1. What to Wear and Bring to the session
What to wear is determined by what you find comfortable, what is safe and what is mandatory. We’ll start with the mandatory items:
- Track mitts
- Tight fitting bottoms
- Top that covers the shoulders
- If you’re not wearing cycling shoes, wear sports shoes with any laces tucked in
- Remove any peaks from your helmet
The clothing that you might find comfortable:
- Padded lycra cycling shorts
Bring along plenty of drink as you will need it through the session, although there is a water fountain you can use in the track centre.
Remember to sign onto the session before it starts on the table by the entrance to the track.
2. Hiring Track Bikes at Newport Velodrome
Before you know whether track cycling is for you, you will probably want to hire a bike from the velodrome. The following details relate to hiring a bike at Newport velodrome, which you do on the day at reception.
- Track bike pedals are Look Keos. If you don’t have cleats to match these then you will need to wear sports shoes and ride in toe clips. YOU CANNOT CHANGE THE PEDALS. Please ensure your laces are double knotted and tucked into the shoe. You can always buy the compatible Look cleats from the velodrome reception on the day.
- Cost of bike hire is £10.80 for adults and £5.40 for children, payable at reception on the day.
- Helmets can also be hired from the velodrome.
- You will be able to collect your hire bike from the velodrome stores 15 minutes before the session.
- Please make sure you arrive in enough time before the session to allow time to pay for and pick up the hire bike and adjust your saddle height.
- Adjusting the saddle height is the ONLY modification you can make to the hire bikes, via a quick release. Please DO NOT attach any Garmin’s, change the pedals or tyre pressures, or sand the tyres. If you aren’t happy with your bike, please return it to reception and pick up another bike.
3. Entering The Track
When entering the track to start your session, always turn left out of the gate onto the concrete around the track and line up on the railing to get your feet clipped/strapped in.
4. Keep Pedalling!
Track bikes are fixed wheel, it has no freewheel. So basically while the wheels are turning so are your pedals and that means that you cannot bring the bike to abrupt halt without causing yourself injury or going over the handlebars. Even the most experienced road rider can make this mistake.
5. Stopping your bike
Track bikes have no brakes. Essentially your pedalling speed is your brake. To stop your bike, slow down gradually and come to almost a stop and grab onto the railing on the concrete.
6. Ride Anti-Clockwise
The track is always ridden in an anti-clockwise direction. Track bikes are set up specifically with this in mind. You will only ever turn left!

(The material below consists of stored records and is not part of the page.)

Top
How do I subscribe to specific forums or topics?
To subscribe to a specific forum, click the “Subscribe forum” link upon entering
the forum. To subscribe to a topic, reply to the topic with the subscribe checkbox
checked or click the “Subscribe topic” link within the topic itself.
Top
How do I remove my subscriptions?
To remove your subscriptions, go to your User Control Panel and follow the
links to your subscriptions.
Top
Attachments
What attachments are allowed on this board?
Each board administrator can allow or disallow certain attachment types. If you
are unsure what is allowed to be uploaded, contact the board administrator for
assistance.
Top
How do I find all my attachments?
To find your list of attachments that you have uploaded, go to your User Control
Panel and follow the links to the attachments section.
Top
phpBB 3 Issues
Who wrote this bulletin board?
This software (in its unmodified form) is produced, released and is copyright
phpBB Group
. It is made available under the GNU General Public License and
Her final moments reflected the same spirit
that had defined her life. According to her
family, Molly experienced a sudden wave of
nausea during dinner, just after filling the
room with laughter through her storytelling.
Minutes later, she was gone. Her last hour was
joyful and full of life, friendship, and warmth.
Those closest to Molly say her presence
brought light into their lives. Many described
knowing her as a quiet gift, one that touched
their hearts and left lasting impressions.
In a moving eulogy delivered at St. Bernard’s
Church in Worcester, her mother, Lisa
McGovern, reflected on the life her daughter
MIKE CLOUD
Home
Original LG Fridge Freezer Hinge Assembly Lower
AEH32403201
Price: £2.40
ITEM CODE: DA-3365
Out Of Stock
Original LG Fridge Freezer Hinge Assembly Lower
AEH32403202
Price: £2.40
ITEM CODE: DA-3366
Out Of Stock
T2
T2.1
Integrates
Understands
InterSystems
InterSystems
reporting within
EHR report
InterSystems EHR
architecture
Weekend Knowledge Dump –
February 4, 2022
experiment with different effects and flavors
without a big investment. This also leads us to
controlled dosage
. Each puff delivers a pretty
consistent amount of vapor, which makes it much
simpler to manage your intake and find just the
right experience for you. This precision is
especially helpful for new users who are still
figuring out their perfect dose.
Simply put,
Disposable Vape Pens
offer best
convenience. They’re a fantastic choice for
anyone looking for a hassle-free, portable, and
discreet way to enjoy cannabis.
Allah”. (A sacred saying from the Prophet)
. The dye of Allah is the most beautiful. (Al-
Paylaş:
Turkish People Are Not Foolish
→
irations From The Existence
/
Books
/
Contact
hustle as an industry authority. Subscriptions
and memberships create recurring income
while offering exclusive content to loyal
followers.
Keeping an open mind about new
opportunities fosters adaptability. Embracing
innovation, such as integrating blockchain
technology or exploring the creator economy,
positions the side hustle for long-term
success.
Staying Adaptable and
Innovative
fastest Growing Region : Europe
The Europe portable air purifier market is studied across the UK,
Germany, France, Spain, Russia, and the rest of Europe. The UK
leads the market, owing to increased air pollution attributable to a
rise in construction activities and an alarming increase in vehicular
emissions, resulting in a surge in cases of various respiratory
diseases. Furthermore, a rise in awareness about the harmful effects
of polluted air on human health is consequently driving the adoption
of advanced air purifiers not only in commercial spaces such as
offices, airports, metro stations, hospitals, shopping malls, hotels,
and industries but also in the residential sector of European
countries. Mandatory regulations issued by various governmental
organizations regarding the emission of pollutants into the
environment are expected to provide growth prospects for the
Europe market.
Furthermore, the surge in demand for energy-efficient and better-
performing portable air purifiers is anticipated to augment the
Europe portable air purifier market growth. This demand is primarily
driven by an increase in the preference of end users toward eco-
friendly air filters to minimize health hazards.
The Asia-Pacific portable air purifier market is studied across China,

7. Always Overtake on the Right
You must always overtake on the right of the rider ahead, so on the outside of the track. Never pass on the inside, to the left of the rider ahead, unless the rider has moved up the track to specifically to let you through. Always look over your shoulder before making any manoeuvre and its good practice to flick your elbow to indicate to the rider behind you where you are intending to move by flicking your elbow out.
8. Go Above a Crash
If riders ahead of you are crashing, it may seem counter-intuitive to go up the track, but it makes sense. Gravity is going to naturally pull the crashing riders down the track with some speed. If you go underneath the track, these crashing riders are likely to collect you along the way! Be careful to look over your right shoulder before moving up the track though.
9. Speed is Your Friend
Speed is your friend on the track, it keeps you safe. Don’t try riding up the banking until you have enough speed for the centrifugal force to hold you there. If you don’t have enough speed, you will slide off down the track and take anyone else underneath with you. Track riders need to pick the speed up on the bends.
10. Tyre Inflation
Track tyres should be inflated to pressures greater than those used in road cycling. This is to ensure the tyres don’t slip on the track and minimise the rolling resistance caused by friction.